**EXERCISE:** For the records below, tally every line that has the word "Profile" and reply with the number alone.

== RECORDS SUPPLIED

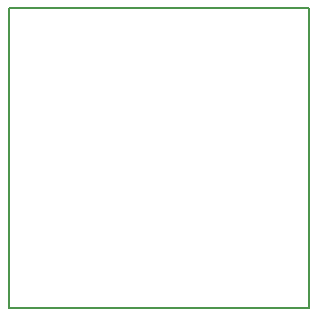
<source format=gbr>
%TF.GenerationSoftware,KiCad,Pcbnew,7.0.1*%
%TF.CreationDate,2023-04-05T13:19:19-06:00*%
%TF.ProjectId,solenoid_driver,736f6c65-6e6f-4696-945f-647269766572,rev?*%
%TF.SameCoordinates,Original*%
%TF.FileFunction,Profile,NP*%
%FSLAX46Y46*%
G04 Gerber Fmt 4.6, Leading zero omitted, Abs format (unit mm)*
G04 Created by KiCad (PCBNEW 7.0.1) date 2023-04-05 13:19:19*
%MOMM*%
%LPD*%
G01*
G04 APERTURE LIST*
%TA.AperFunction,Profile*%
%ADD10C,0.200000*%
%TD*%
G04 APERTURE END LIST*
D10*
X134620000Y-76200000D02*
X160020000Y-76200000D01*
X160020000Y-101600000D01*
X134620000Y-101600000D01*
X134620000Y-76200000D01*
M02*

</source>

====

**RESPONSE TO THE TASK:** 2